Cette évidence avait la force d’une alliance, marquée dans la chair par des actes forts, telle la décision que prend Georges Loinger de circoncire son fils, pourtant pleinement conscient du péril. Il s’est toujours senti « personnellement responsable de la vie et du destin de ces enfants. (…)  Des enfants religieux surtout (précise-t-il ailleurs). Hitler souhaitait la mise à mort des juifs donc un juif pratiquant, pour lui, c’est bon à être tué. »

Par boutade, comme s’affirment souvent certaines convictions profondes, il avait récemment confié à une journaliste qu’il avait réussi : « parce que je n’avais pas l’air juif. Eh oui ! Le sport avait fait de moi le contraire d’un juif angoissé. Je me baladais avec beaucoup de naturel. » Je confirme bien volontiers que Georges Loinger vivait sa judéité avec une évidence naturelle, de celle que l’on a parfois reprochée à la génération des Sabras, celles et ceux qui sont nés en terre d’Israël, sûrs d’eux-mêmes, avec la conscience aigüe d’appartenir au Peuple d’Israël mais sans être jamais « dominateurs ». Il accepta donc tout naturellement la demande des services de Ben Gourion de mettre à profit son expérience de la clandestinité et des filières d’évasion pour servir d’appât, de messager, d’aide au ravitaillement et à l’affrètement d’une gigantesque flotte de bus et de camions pour transporter vers le Port de Sète, 4 554 survivants de la Shoah, immigrants clandestins de toute l’Europe et leur permettre ainsi d’embarquer sur l’Exodus 47 en direction de la Palestine mandataire, le futur État d’Israël.

Héros de la Résistance juive, ce soldat de l’Armée des Ombres était avant tout un combattant pour la survie de son peuple, pour arracher à une mort certaine les plus vulnérables, tous ceux qui n’avaient aucun autre espoir de survie que de compter sur la solidarité des Juifs et des Justes. L’engagement, la solidarité, la survie des Juifs et d’Israël puis le témoignage et sa pérennité, voilà ce qui a fondé l’action et structuré la vie de Georges Loinger.

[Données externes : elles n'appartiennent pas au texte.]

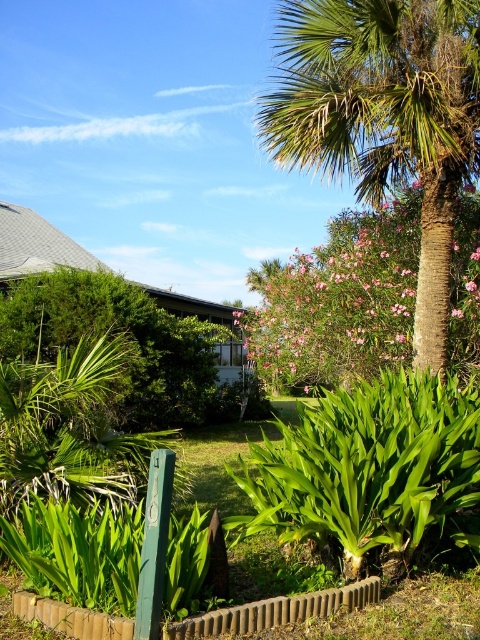
What do you see at coordinates (384, 116) in the screenshot? I see `green textured palm tree at upper right` at bounding box center [384, 116].

What do you see at coordinates (384, 116) in the screenshot?
I see `green textured palm tree at upper right` at bounding box center [384, 116].

What are the coordinates of `green textured palm tree at upper right` in the screenshot? It's located at (384, 116).

Between point (418, 102) and point (36, 353), which one is positioned in front?

Positioned in front is point (418, 102).

Which is in front, point (476, 93) or point (225, 413)?

Positioned in front is point (476, 93).

The height and width of the screenshot is (640, 480). Identify the location of green textured palm tree at upper right. (384, 116).

Is point (206, 403) positioned after point (179, 627)?

Yes, it is.

Is point (193, 333) less distant than point (282, 608)?

No.

Find the location of a particular element. This screenshot has height=640, width=480. green leafy bush at center is located at coordinates (119, 332).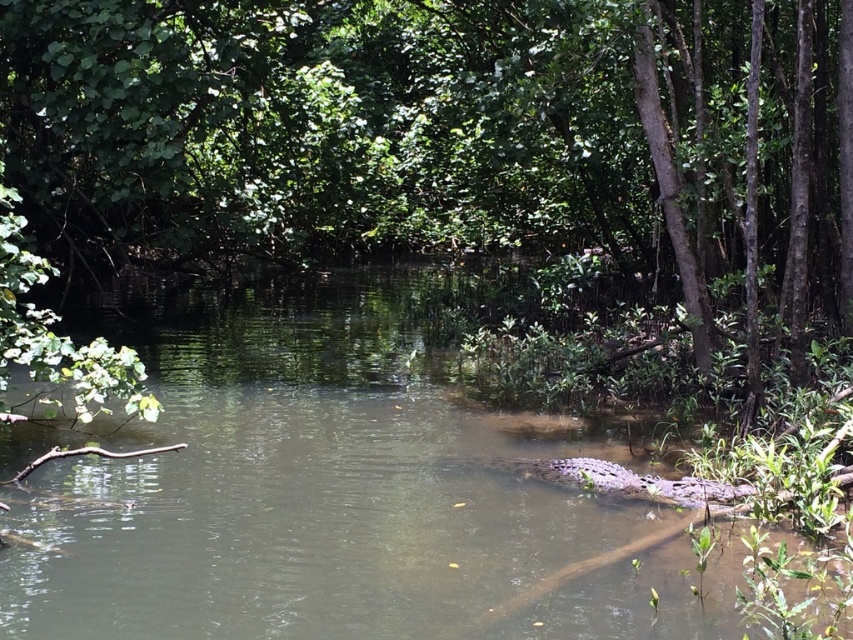
You are a bird flying over the swamp. You see the green leafy tree at center and the brown muddy stream at center. Which one is higher in the air?

The green leafy tree at center is higher in the air than the brown muddy stream at center because the tree is positioned above the stream in the scene.

You are standing in a swampy area and see a green leafy tree at center. You want to throw a stone to hit the tree. If your stone can travel 10 meters, will it reach the tree?

The green leafy tree at center is 9.21 meters away from the viewer. Since the stone can travel 10 meters, which is farther than 9.21 meters, the stone will reach the tree.

You are a hiker trying to cross the brown muddy stream at center. There is a green leafy tree at center nearby. Based on their widths, which one is wider?

The green leafy tree at center is wider than the brown muddy stream at center because the tree has a greater width as stated in the description.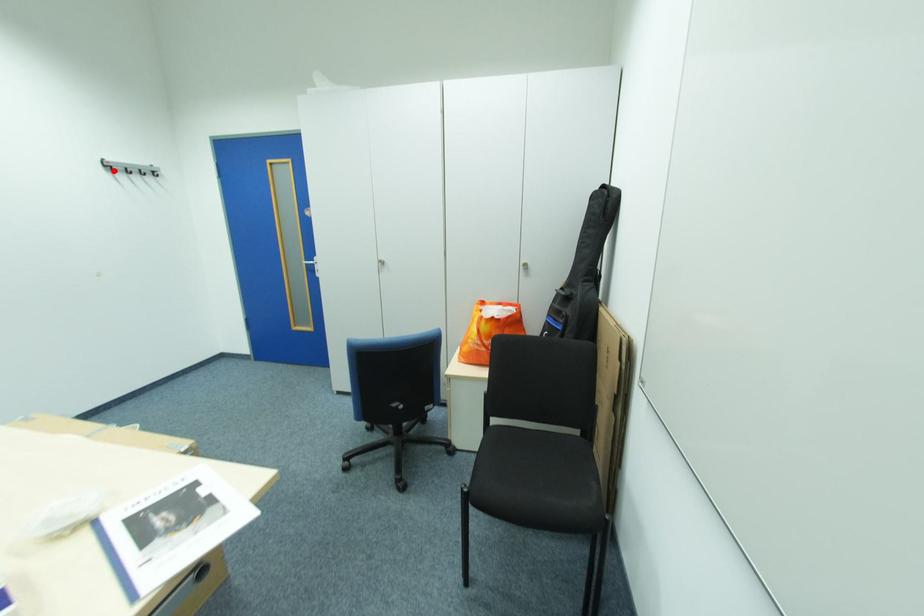
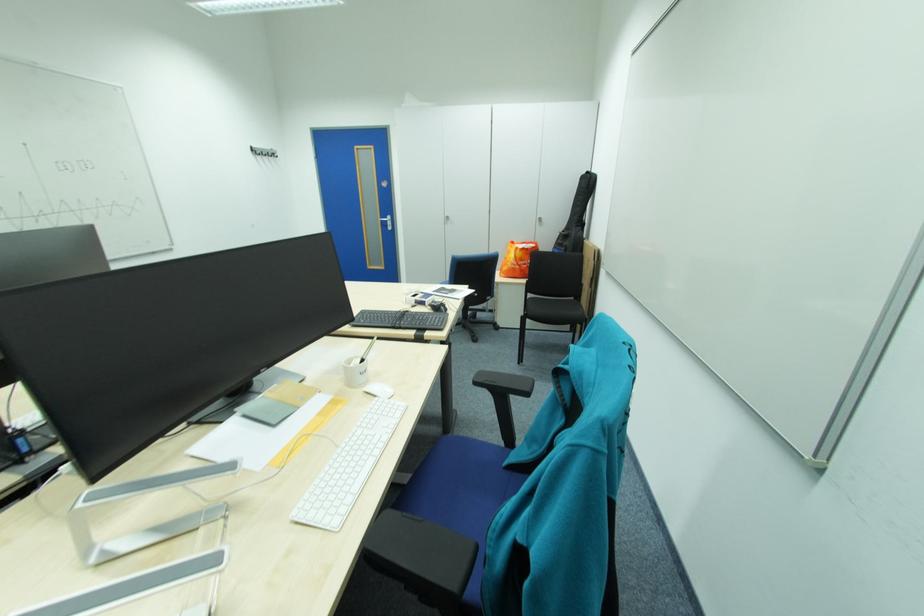
The point at the highlighted location is marked in the first image. Where is the corresponding point in the second image?

(262, 153)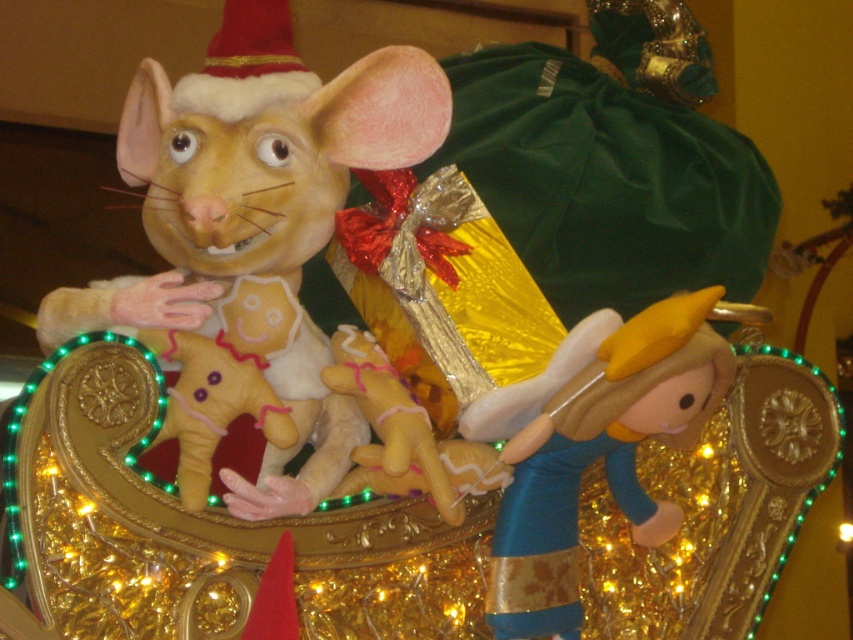
You are a child trying to reach for the gifts. Which object is taller, the matte yellow plush mouse at center or the velvet blue plush at right?

The matte yellow plush mouse at center is taller than the velvet blue plush at right.

Consider the image. In the festive scene, where is the matte yellow plush mouse at center relative to the soft plush gingerbread man at center?

The matte yellow plush mouse at center is to the right of the soft plush gingerbread man at center.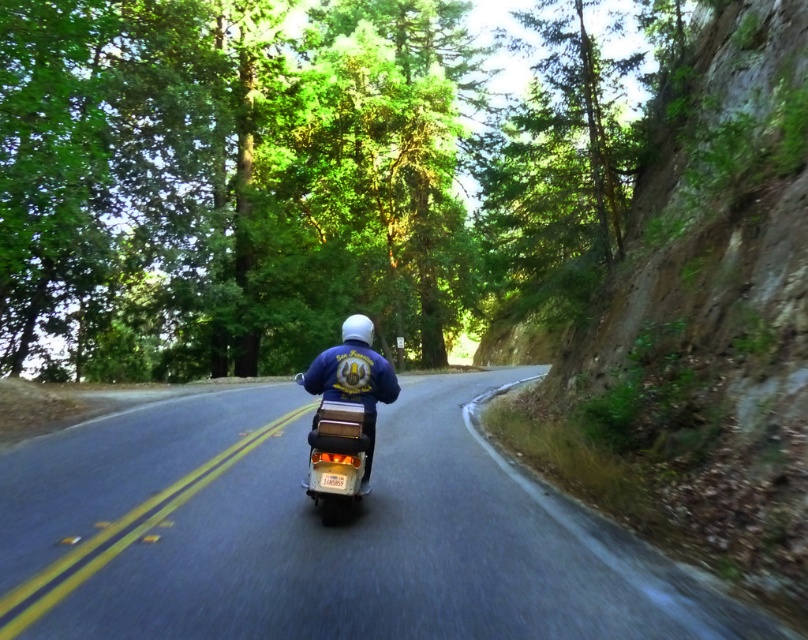
Question: Is black asphalt road at center to the left of metallic silver motorcycle at center from the viewer's perspective?

Choices:
 (A) yes
 (B) no

Answer: (A)

Question: Can you confirm if metallic silver motorcycle at center is smaller than blue denim jacket at center?

Choices:
 (A) no
 (B) yes

Answer: (A)

Question: Is black asphalt road at center positioned at the back of blue denim jacket at center?

Choices:
 (A) no
 (B) yes

Answer: (A)

Question: Which object is closer to the camera taking this photo?

Choices:
 (A) metallic silver motorcycle at center
 (B) black asphalt road at center
 (C) blue denim jacket at center

Answer: (B)

Question: Which point appears farthest from the camera in this image?

Choices:
 (A) (158, 458)
 (B) (325, 436)

Answer: (A)

Question: Which object appears farthest from the camera in this image?

Choices:
 (A) metallic silver motorcycle at center
 (B) black asphalt road at center
 (C) blue denim jacket at center

Answer: (C)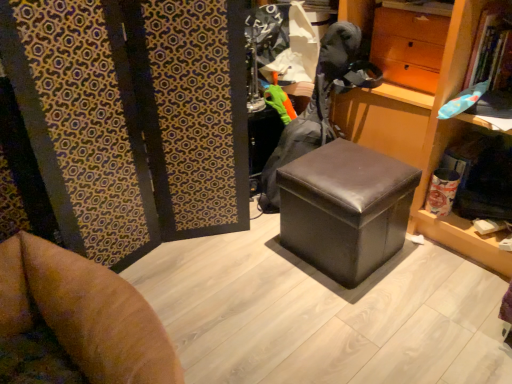
Question: Can you confirm if green fabric glove at center is shorter than matte brown drawer at upper right?

Choices:
 (A) yes
 (B) no

Answer: (B)

Question: Is green fabric glove at center to the left of matte brown drawer at upper right from the viewer's perspective?

Choices:
 (A) no
 (B) yes

Answer: (B)

Question: Are green fabric glove at center and matte brown drawer at upper right making contact?

Choices:
 (A) no
 (B) yes

Answer: (A)

Question: Can you confirm if green fabric glove at center is wider than matte brown drawer at upper right?

Choices:
 (A) no
 (B) yes

Answer: (B)

Question: Considering the relative sizes of green fabric glove at center and matte brown drawer at upper right in the image provided, is green fabric glove at center taller than matte brown drawer at upper right?

Choices:
 (A) no
 (B) yes

Answer: (B)

Question: From the image's perspective, is wooden bookshelf at center located above or below green fabric glove at center?

Choices:
 (A) below
 (B) above

Answer: (B)

Question: Is point (468, 251) positioned closer to the camera than point (261, 185)?

Choices:
 (A) closer
 (B) farther

Answer: (A)

Question: From a real-world perspective, relative to green fabric glove at center, is wooden bookshelf at center vertically above or below?

Choices:
 (A) above
 (B) below

Answer: (A)

Question: Is wooden bookshelf at center inside the boundaries of green fabric glove at center, or outside?

Choices:
 (A) inside
 (B) outside

Answer: (B)

Question: Is green fabric glove at center taller or shorter than black leather ottoman at center?

Choices:
 (A) tall
 (B) short

Answer: (A)

Question: From the image's perspective, is green fabric glove at center above or below black leather ottoman at center?

Choices:
 (A) below
 (B) above

Answer: (B)

Question: From a real-world perspective, is green fabric glove at center above or below black leather ottoman at center?

Choices:
 (A) below
 (B) above

Answer: (B)

Question: Considering the positions of point (322, 102) and point (321, 195), is point (322, 102) closer or farther from the camera than point (321, 195)?

Choices:
 (A) closer
 (B) farther

Answer: (B)

Question: Considering the positions of black leather ottoman at center and matte brown drawer at upper right in the image, is black leather ottoman at center wider or thinner than matte brown drawer at upper right?

Choices:
 (A) wide
 (B) thin

Answer: (A)

Question: Considering the positions of black leather ottoman at center and matte brown drawer at upper right in the image, is black leather ottoman at center bigger or smaller than matte brown drawer at upper right?

Choices:
 (A) big
 (B) small

Answer: (A)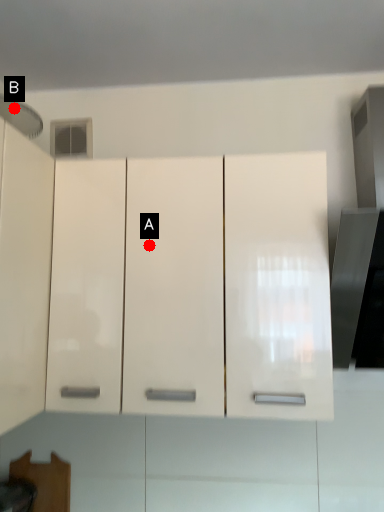
Question: Two points are circled on the image, labeled by A and B beside each circle. Which point is closer to the camera?

Choices:
 (A) A is closer
 (B) B is closer

Answer: (A)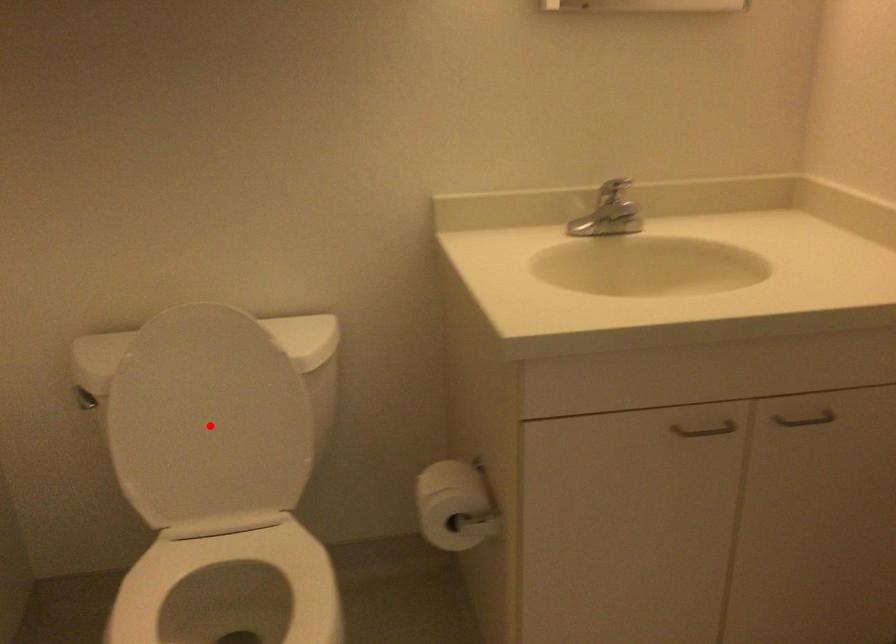
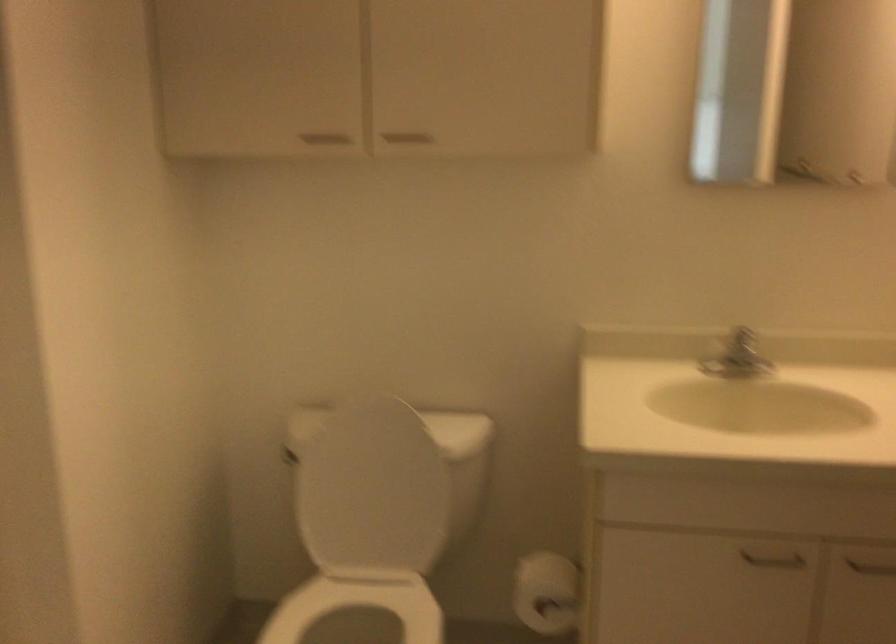
Locate, in the second image, the point that corresponds to the highlighted location in the first image.

(373, 491)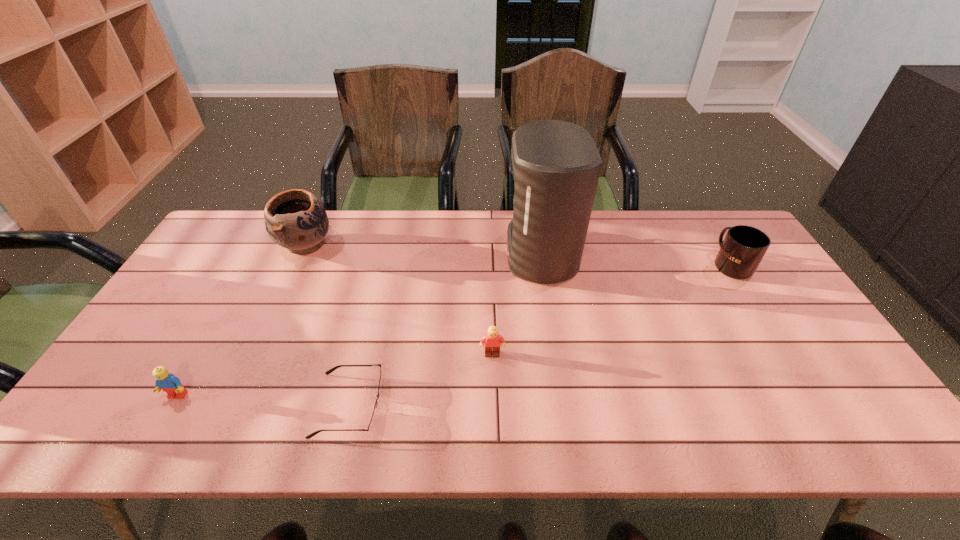
Find the location of a particular element. Image resolution: width=960 pixels, height=540 pixels. the second object from right to left is located at coordinates (556, 165).

Find the location of a particular element. the tallest object is located at coordinates (556, 165).

The image size is (960, 540). I want to click on pottery, so click(295, 219).

Locate an element on the screen. the second tallest object is located at coordinates click(x=295, y=219).

I want to click on the rightmost object, so point(743,248).

Locate an element on the screen. This screenshot has height=540, width=960. the fourth shortest object is located at coordinates (743, 248).

Where is `the right Lego`? the right Lego is located at coordinates (492, 339).

This screenshot has width=960, height=540. I want to click on the third object from right to left, so click(x=492, y=339).

Identify the location of the left Lego. The width and height of the screenshot is (960, 540). (165, 381).

In order to click on the leftmost object in this screenshot , I will do `click(165, 381)`.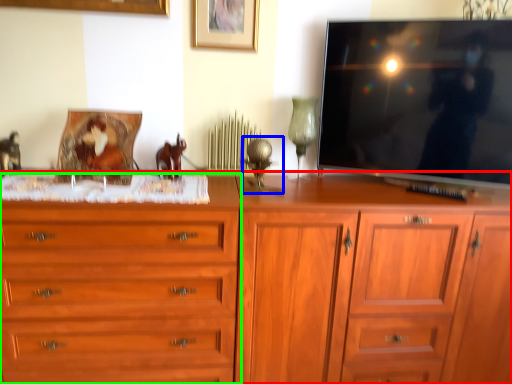
Question: Which object is positioned closest to chest of drawers (highlighted by a red box)? Select from table lamp (highlighted by a blue box) and chest of drawers (highlighted by a green box).

Choices:
 (A) table lamp
 (B) chest of drawers

Answer: (B)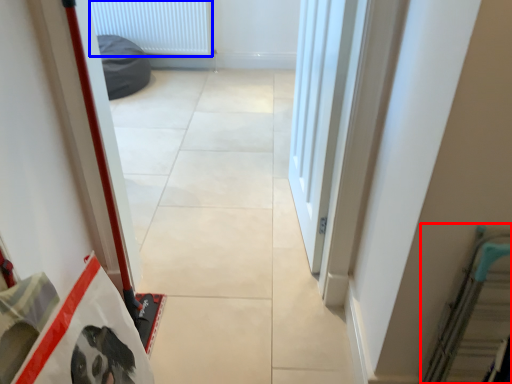
Question: Which point is closer to the camera, escalator (highlighted by a red box) or radiator (highlighted by a blue box)?

Choices:
 (A) escalator
 (B) radiator

Answer: (A)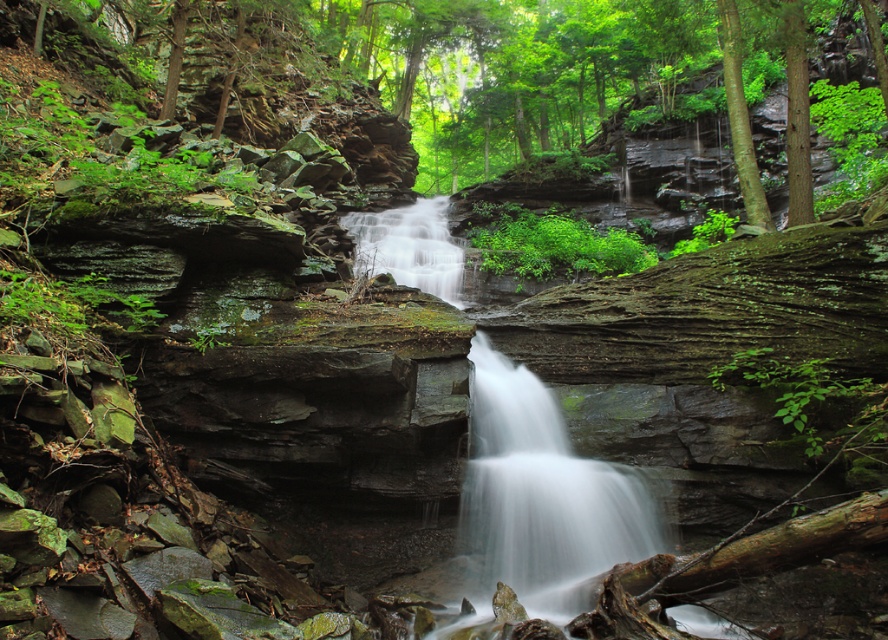
Who is positioned more to the right, smooth gray rock waterfall at center or white smooth water at center?

white smooth water at center is more to the right.

From the picture: Is smooth gray rock waterfall at center closer to camera compared to white smooth water at center?

Yes, smooth gray rock waterfall at center is closer to the viewer.

Identify the location of smooth gray rock waterfall at center. (538, 500).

Statistiquement, une grande proportion de juifs sont entrés, dès le début, dans la Résistance. Certains, comme Jacques Lazarus – fondateur du magazine Information Juive, instructeur militaire du Maquis de l’Armée juive du Tarn -, ou comme Georges Loinger ont fait le choix particulier de la Résistance juive. Comme tous les résistants, leur objectif était de vaincre l’occupant mais pour ceux de la Résistance juive, il s’agissait aussi surtout de protéger les juifs, sans attendre la fin de la guerre et la suppression des persécutions. Car une question se posait, entêtante et vitale : resterait-il encore des juifs après-guerre si rien n’était entrepris pour assurer leur survie ?

Qui d’autres que les Juifs et les Justes, dans un monde bouleversé par la guerre, mettaient en pratique concrètement les mots de la devise républicaine « Liberté, Égalité, Fraternité » inscrite sur les frontons des mairies ou déclamée dans les discours de morale d’avant-guerre  ?

Si la Résistance juive des ghettos de l’Est est relativement connue, la Résistance juive française est encore trop méconnue. Elle fut pourtant l’une des raisons qui expliquent que la France ait pu préserver les trois quarts de sa population juive. L’action structurée des réseaux de clandestinité juive a indubitablement permis d’organiser et d’encadrer l’aide des nombreux Français non juifs qui voulaient manifester leur soutien aux familles juives persécutées.

N’oublions pas ce que nous devons à tous ces hommes et femmes héros de la Résistance juive, à Georges Loinger, infatigable passeur de cette mémoire, et souvenons-nous de leur action pour perpétuer leur immense mérite auprès des générations à venir.